Loyalty is evolving from brands simply being expressions of consumer’s personality, to being representations of their thoughts and beliefs. This is the latest challenge that brands are facing across the world, even in the Middle East.

At the Future Investment Initiative (FII) held in Riyadh in October 2018, many were skeptic in doing business with the kingdom, as charges were made on links between the Saudi establishment and the murder of Jamal Khashoggi inside the Kingdom’s consulate in Istanbul. While most CEOs maintained careful and diplomatic statements. Amin Nasser of Saudi Aramco expressed his regret, saying the Kingdom recognised the issue and was looking into the case. This bold move saw him coming across as a business leader who was unafraid of stating his point of view — shattering the age-old practice of Tall Poppy Syndrome.

Nike also took a stand in 2018, to support Colin Kaepernick with a campaign that urged people to “Believe in something. Even if it costs you everything.” This move saw sales of the brand rise by 31% in the immediate aftermath and income stood up by 10% in the second financial quarter.

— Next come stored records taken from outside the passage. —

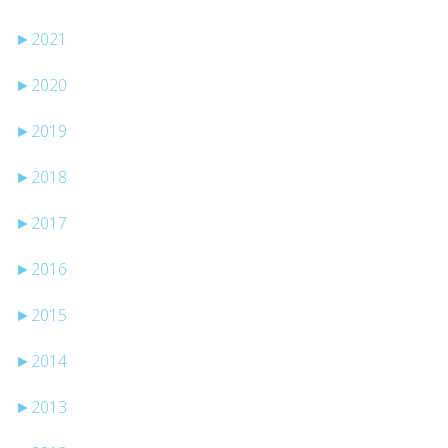
►
2021
►
2020
►
2019
►
2018
►
2017
►
2016
►
2015
►
2014
►
2013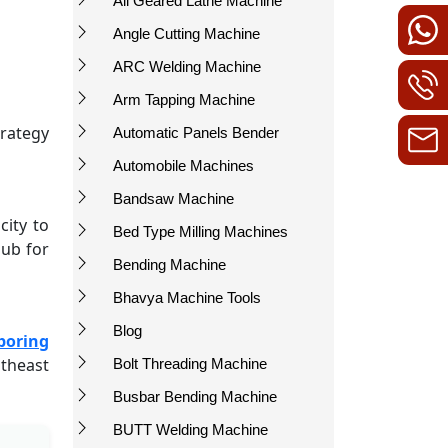
All Geared Lathe Machine
Angle Cutting Machine
ARC Welding Machine
Arm Tapping Machine
trategy
Automatic Panels Bender
Automobile Machines
Bandsaw Machine
city to
Bed Type Milling Machines
hub for
Bending Machine
Bhavya Machine Tools
Blog
boring
utheast
Bolt Threading Machine
Busbar Bending Machine
BUTT Welding Machine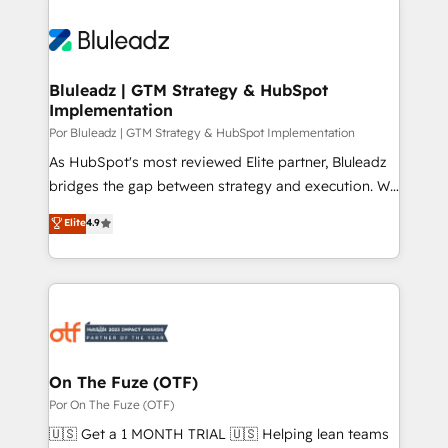
Bluleadz | GTM Strategy & HubSpot
Implementation
Por Bluleadz | GTM Strategy & HubSpot Implementation
As HubSpot's most reviewed Elite partner, Bluleadz
bridges the gap between strategy and execution. We
don't just "set up tools" — we install the GTM
Elite
4.9
Operating System (GTM OS) to align your leadership
and engineer a portal that drives predictable
revenue velocity. 🚀 GTM Strategy & Alignment
Workshops & Sprints: Identify "Valleys of Death"
stalling growth. Fix your ICP, Math, and Story to stop
"accelerating a mess." ⚙️ Elite Engineering & AI
Scalable Architecture: Zero-technical-debt setup
On The Fuze (OTF)
across all Hubs, validated by our 7 HubSpot
Por On The Fuze (OTF)
Accreditations. AI-Powered RevOps: Breeze AI,
🇺🇸 Get a 1 MONTH TRIAL 🇺🇸 Helping lean teams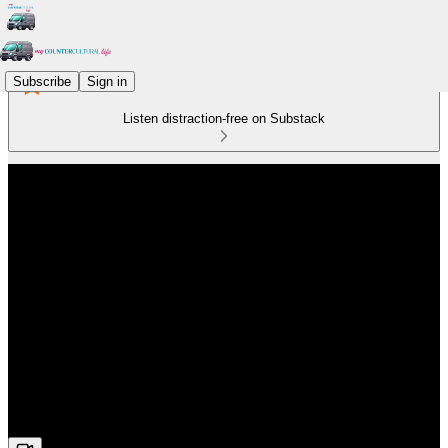
Subscribe
Sign in
Listen distraction-free on Substack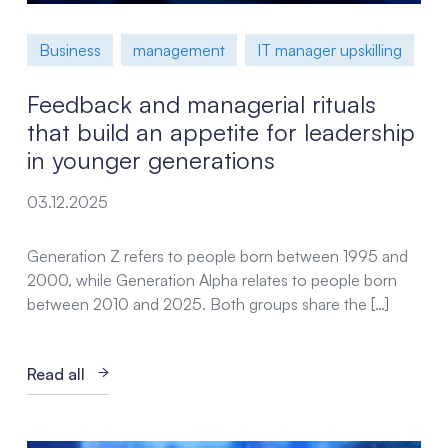
Business
management
IT manager upskilling
Feedback and managerial rituals
that build an appetite for leadership
in younger generations
03.12.2025
Generation Z refers to people born between 1995 and
2000, while Generation Alpha relates to people born
between 2010 and 2025. Both groups share the […]
Read all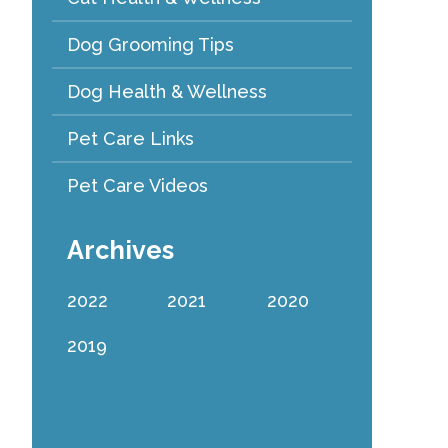
Dog Grooming Tips
Dog Health & Wellness
Pet Care Links
Pet Care Videos
Archives
2022
2021
2020
2019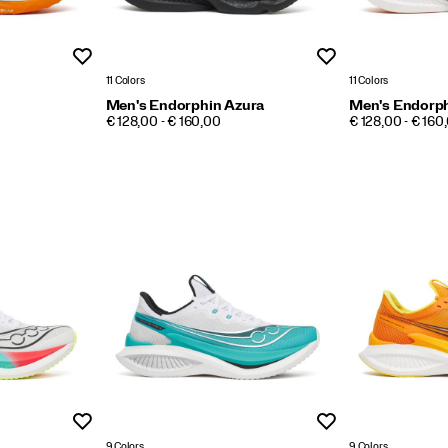
Wishlist
Wishlist
11 Colors
11 Colors
Men's Endorphin Azura
Men's Endorph
PRICE
PRICE
€ 128,00 - € 160,00
€ 128,00 - € 160
Wishlist
Wishlist
9 Colors
9 Colors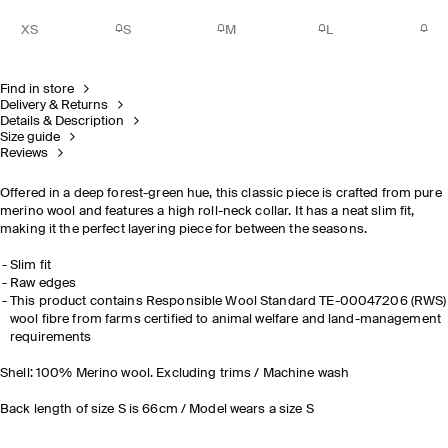
XS
S
M
L
Find in store
Delivery & Returns
Details & Description
Size guide
Reviews
Offered in a deep forest-green hue, this classic piece is crafted from pure
merino wool and features a high roll-neck collar. It has a neat slim fit,
making it the perfect layering piece for between the seasons.
Slim fit
Raw edges
This product contains Responsible Wool Standard TE-00047206 (RWS)
wool fibre from farms certified to animal welfare and land-management
requirements
Shell: 100% Merino wool. Excluding trims / Machine wash
Back length of size S is 66cm / Model wears a size S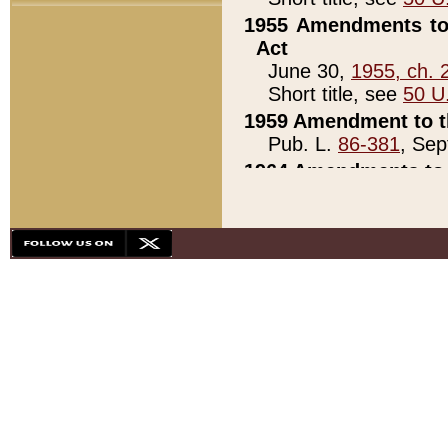
1955 Amendments to 
Act
June 30,
1955, ch. 
Short title, see
50 U
1959 Amendment to th
Pub. L.
86-381
, Sep
1964 Amendments to 
Pub. L.
88-451
, Au
21)
1979 White House Con
Pub. L.
95-272
, ti
note)
1979 White House Co
Pub. L.
95-272
, ti
note)
1984 Act to Combat I
Pub. L.
98-533
, Oc
seq.)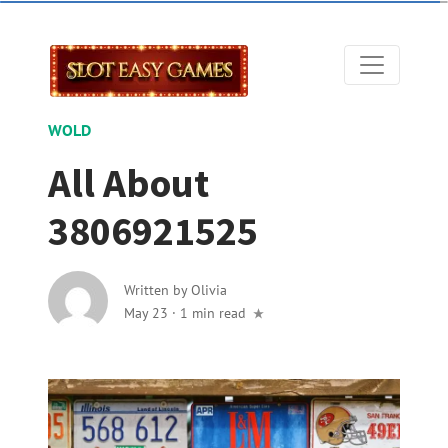
WOLD
All About
3806921525
Written by
Olivia
May 23
·
1 min read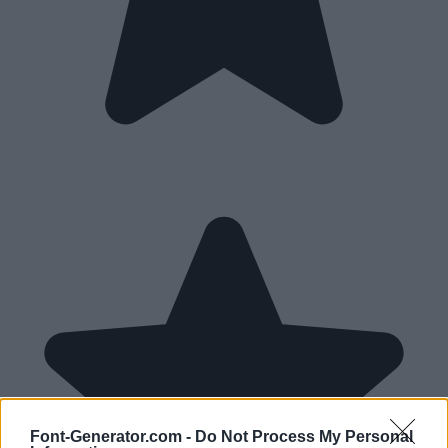
Font-Generator.com -
Do Not Process My Personal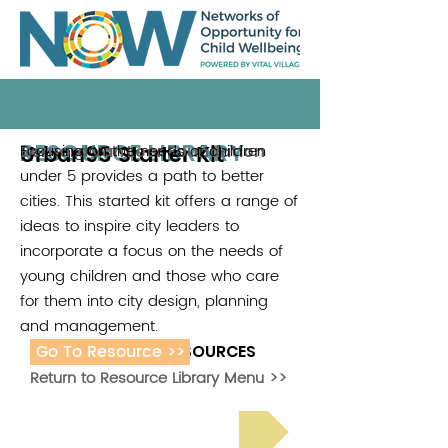
RESOURCE LIBRARY
Urban95 Starter Kit
Focusing on the needs of children
Bernard Van Leer Foundation
under 5 provides a path to better
cities. This started kit offers a range of
ideas to inspire city leaders to
incorporate a focus on the needs of
young children and those who care
for them into city design, planning
and management.
Go To Resource >>
ADDITIONAL RESOURCES
Return to Resource Library Menu >>
Read Bright Spot Stories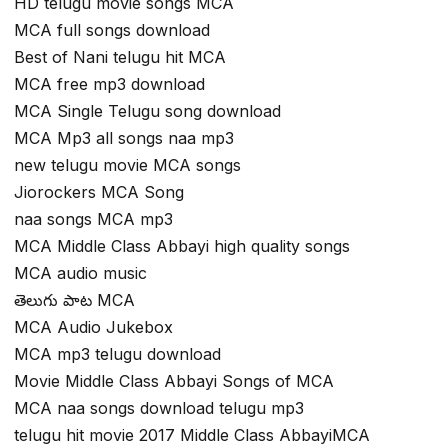
HD telugu movie songs MCA
MCA full songs download
Best of Nani telugu hit MCA
MCA free mp3 download
MCA Single Telugu song download
MCA Mp3 all songs naa mp3
new telugu movie MCA songs
Jiorockers MCA Song
naa songs MCA mp3
MCA Middle Class Abbayi high quality songs
MCA audio music
తెలుగు పాట MCA
MCA Audio Jukebox
MCA mp3 telugu download
Movie Middle Class Abbayi Songs of MCA
MCA naa songs download telugu mp3
telugu hit movie 2017 Middle Class AbbayiMCA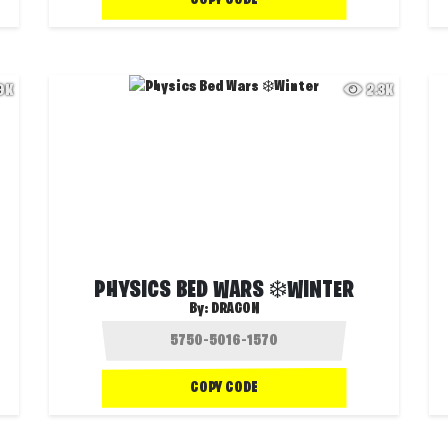
.9K
2.3K
PHYSICS BED WARS ❄️WINTER
By:
DRAG0N
COPY CODE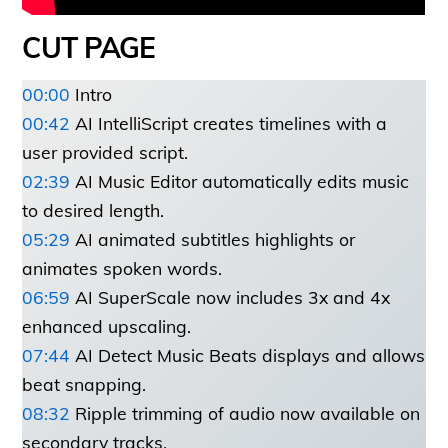
CUT PAGE
00:
00
Intro
00:42
AI IntelliScript creates timelines with a
user provided script.
02:39
AI Music Editor automatically edits music
to desired length.
05:29
AI animated subtitles highlights or
animates spoken words.
06:59
AI SuperScale now includes 3x and 4x
enhanced upscaling.
07:44
AI Detect Music Beats displays and allows
beat snapping.
08:32
Ripple trimming of audio now available on
secondary tracks.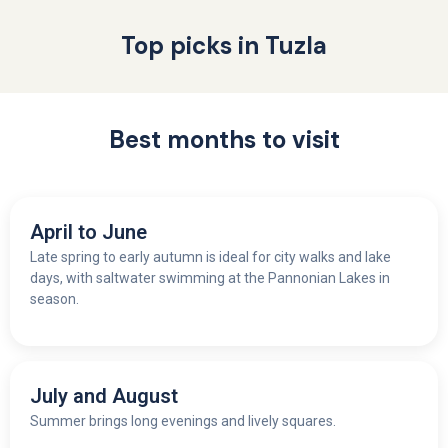
Top picks in Tuzla
Best months to visit
April to June
Late spring to early autumn is ideal for city walks and lake
days, with saltwater swimming at the Pannonian Lakes in
season.
July and August
Summer brings long evenings and lively squares.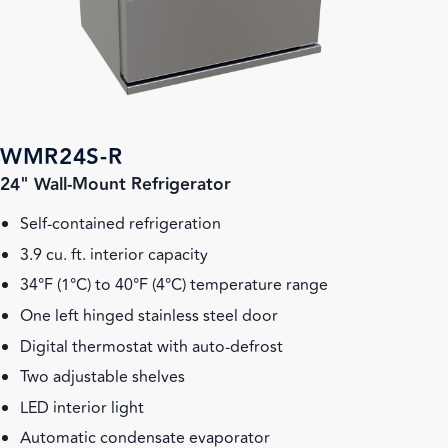
WMR24S-R
24" Wall-Mount Refrigerator
Self-contained refrigeration
3.9 cu. ft. interior capacity
34°F (1°C) to 40°F (4°C) temperature range
One left hinged stainless steel door
Digital thermostat with auto-defrost
Two adjustable shelves
LED interior light
Automatic condensate evaporator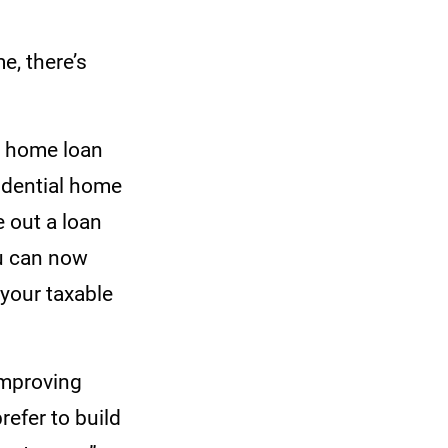
e, there’s
e home loan
sidential home
e out a loan
ou can now
 your taxable
 improving
efer to build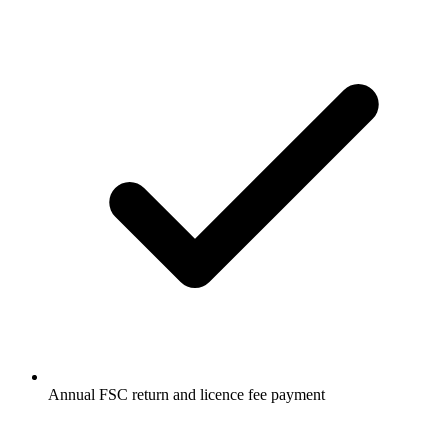
Annual FSC return and licence fee payment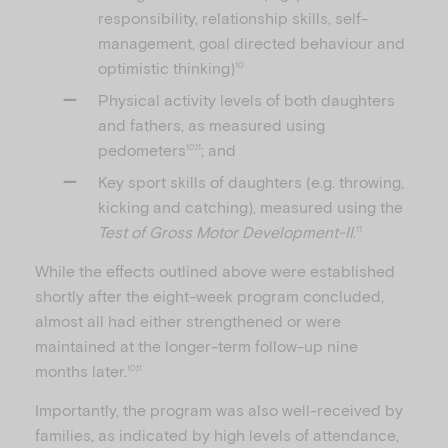
responsibility, relationship skills, self-
management, goal directed behaviour and
optimistic thinking)
10
Physical activity levels of both daughters
and fathers, as measured using
pedometers
; and
10,11
Key sport skills of daughters (e.g. throwing,
kicking and catching), measured using the
Test of Gross Motor Development-II
.
11
While the effects outlined above were established
shortly after the eight-week program concluded,
almost all had either strengthened or were
maintained at the longer-term follow-up nine
months later.
10,11
Importantly, the program was also well-received by
families, as indicated by high levels of attendance,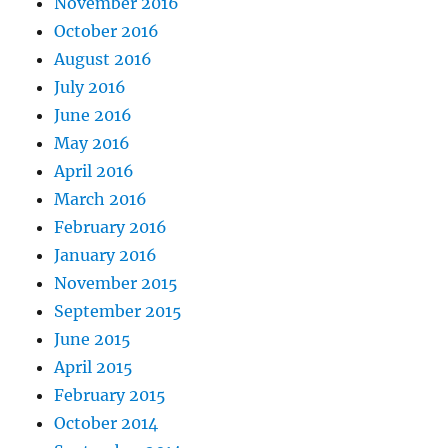
November 2016
October 2016
August 2016
July 2016
June 2016
May 2016
April 2016
March 2016
February 2016
January 2016
November 2015
September 2015
June 2015
April 2015
February 2015
October 2014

Embracing a more human, emotionally intelligent, yet practical and honest approach is the foundation to build authenticity. The current generations of consumers are empowered with knowledge and technology to question you at any point in time. So, it’s better to be transparent. Build your brand authenticity. The changing demographic is looking for such brands — ones that earn their trust and maintain it, who stand by their values and aspirations and be a reflection of their unique sense of self.